For some reason, the following causes a redirection loop in IE, but not in Chrome or Firefox.
<?php
if (isset($_POST['a']) OR strlen($_POST['a'])>0)
{
die($_POST['a']);
}
?>
<html>
<head>
<script type="text/javascript" src="fpjs2.js"></script>
</head>
<body>
<form name="fbif" id="fbif" action="checkcookie.php" method="POST">
<input type="hidden" name="a" value="" />
</form>
<script>
var ec = new MyObject();
ec.get("fbuid", function(value) {
document.fbif.a.value=value;
document.fbif.submit();
});
</script>
</body>
</html>
The script is called checkcookie.php and it checks for the existence of a cookie (that’s not the issue, don’t go on about that or try to advise me on how best to do it) then posts this back to the same script. The PHP at the top should detect if something has been posted or not, if so then only display the post variable and exit (don’t load the rest of the script).
On Chrome and Firefox this works perfectly. On IE it redirects endlessly. So it seems that IE is not posting the variable but only reloading itself over and over.
In my opinion you were right that on IE it doesn’t post “a” variable, but it should make post of the form. So I bet the issue is on your javascript and compatibility with IE.

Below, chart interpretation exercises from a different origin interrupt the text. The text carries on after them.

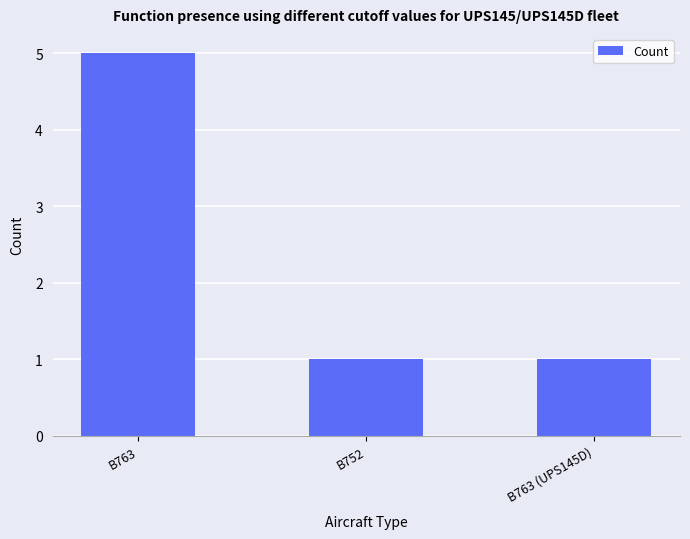

Reading left to right, extract all data points from this chart.

5	1	1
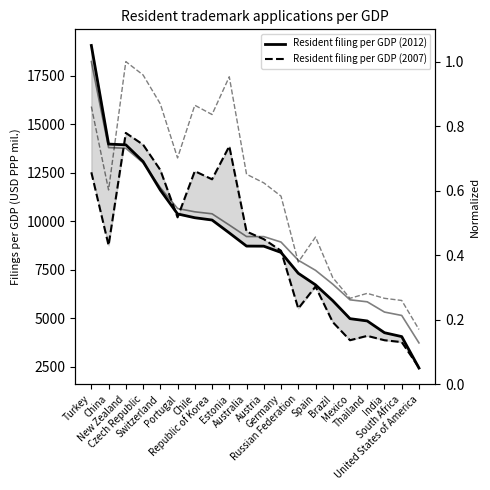

The Resident filing per GDP (2007) series shows 6301 at India. True or false?

False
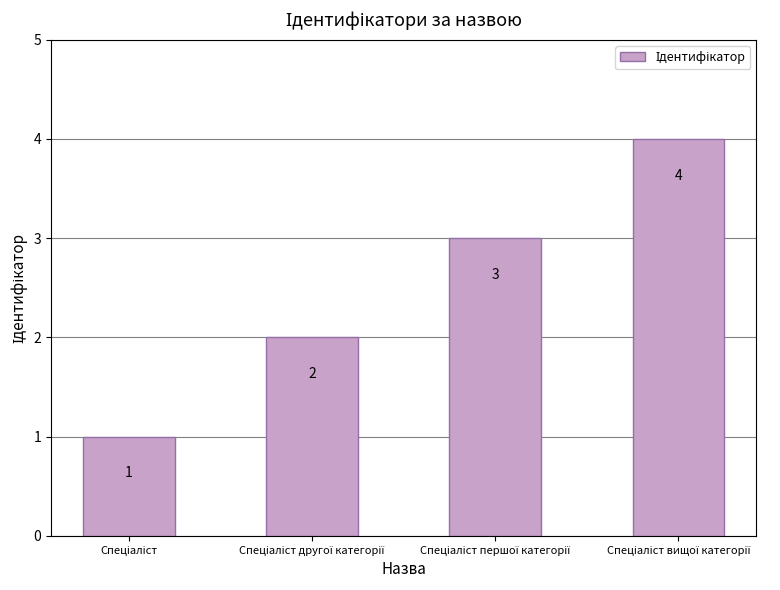

What is the value of the 2nd bar from the left?

2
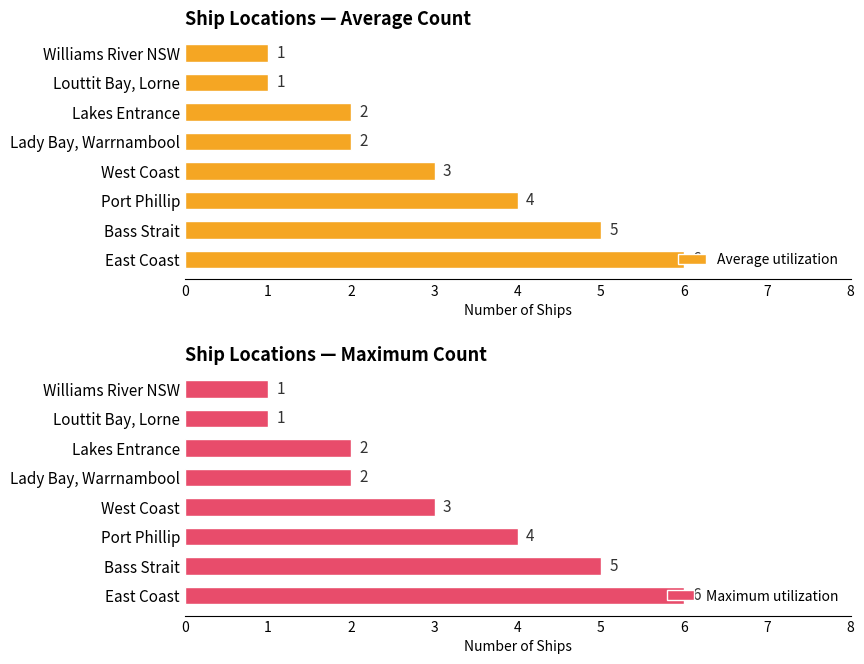

True or false: Maximum utilization has a value of 1 at Lady Bay, Warrnambool.

False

I would try to not posting the form, but trying to check if it returns value you think it should return, mby with
alert(value);or just commenting submit function and checking if input got the value.EDIT:
isset($_POST['a']) OR strlen($_POST['a'])>0=>isset($_POST['a'])totally same effect as if strlen($_POST[‘a’])>0 would be true, then isset($_POST[‘a’]) also would be true.